Phase transitions in low-dimensional long-range random field Ising models

TL;DR

This paper investigates phase transitions in low-dimensional long-range random field Ising models with specific decay exponents, employing novel and adapted methods to establish the existence of phase transitions in these regimes.

Contribution

The paper proves phase transitions in 1D and 2D long-range RFIMs for certain decay exponents, introducing new modifications to existing proofs and addressing critical cases.

Findings

Phase transitions are established for 1D models with $1< \alpha < 3/2$.

Phase transitions are established for 2D models with $2 < \alpha \,\leq 3$.

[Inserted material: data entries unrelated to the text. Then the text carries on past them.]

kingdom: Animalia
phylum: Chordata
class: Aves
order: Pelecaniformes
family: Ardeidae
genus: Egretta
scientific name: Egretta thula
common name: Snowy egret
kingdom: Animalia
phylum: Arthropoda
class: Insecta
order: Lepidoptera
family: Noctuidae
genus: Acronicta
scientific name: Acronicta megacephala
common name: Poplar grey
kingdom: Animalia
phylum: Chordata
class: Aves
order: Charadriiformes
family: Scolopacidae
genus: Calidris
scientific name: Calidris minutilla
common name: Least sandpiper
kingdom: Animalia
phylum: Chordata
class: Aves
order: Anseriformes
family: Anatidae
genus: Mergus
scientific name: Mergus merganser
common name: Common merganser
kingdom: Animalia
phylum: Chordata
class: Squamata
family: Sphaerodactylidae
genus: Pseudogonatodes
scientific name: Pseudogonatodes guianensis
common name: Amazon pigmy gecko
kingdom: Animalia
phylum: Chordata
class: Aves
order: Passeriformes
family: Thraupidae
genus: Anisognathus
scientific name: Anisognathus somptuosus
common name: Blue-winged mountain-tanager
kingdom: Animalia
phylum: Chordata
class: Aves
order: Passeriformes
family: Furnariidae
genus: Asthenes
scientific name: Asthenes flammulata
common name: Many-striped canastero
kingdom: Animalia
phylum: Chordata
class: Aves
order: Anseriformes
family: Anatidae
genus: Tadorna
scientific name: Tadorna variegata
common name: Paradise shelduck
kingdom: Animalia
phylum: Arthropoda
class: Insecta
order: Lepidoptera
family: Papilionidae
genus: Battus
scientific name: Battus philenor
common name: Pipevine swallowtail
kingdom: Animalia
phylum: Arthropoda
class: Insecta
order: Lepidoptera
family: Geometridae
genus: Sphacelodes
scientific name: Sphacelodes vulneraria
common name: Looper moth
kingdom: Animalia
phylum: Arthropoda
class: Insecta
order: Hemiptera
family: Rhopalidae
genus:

Novel modifications to Peierls argument and proof techniques are introduced.

Abstract

We consider the long-range random field Ising model in dimension $d = 1, 2$, whereas the long-range interaction is of the form $J_{xy} = |x-y|^{-\alpha}$ with $1< \alpha < 3/2$ for $d=1$ and with $2 < \alpha \leq 3$ for $d = 2$. Our main results establish phase transitions in these regimes. In one dimension, we employ a Peierls argument with some novel modification, suitable for dealing with the randomness coming from the external field; in two dimensions, our proof follows that of Affonso, Bissacot, and Maia (2023) with some adaptations, but new ideas are required in the critical case of $\alpha=3$.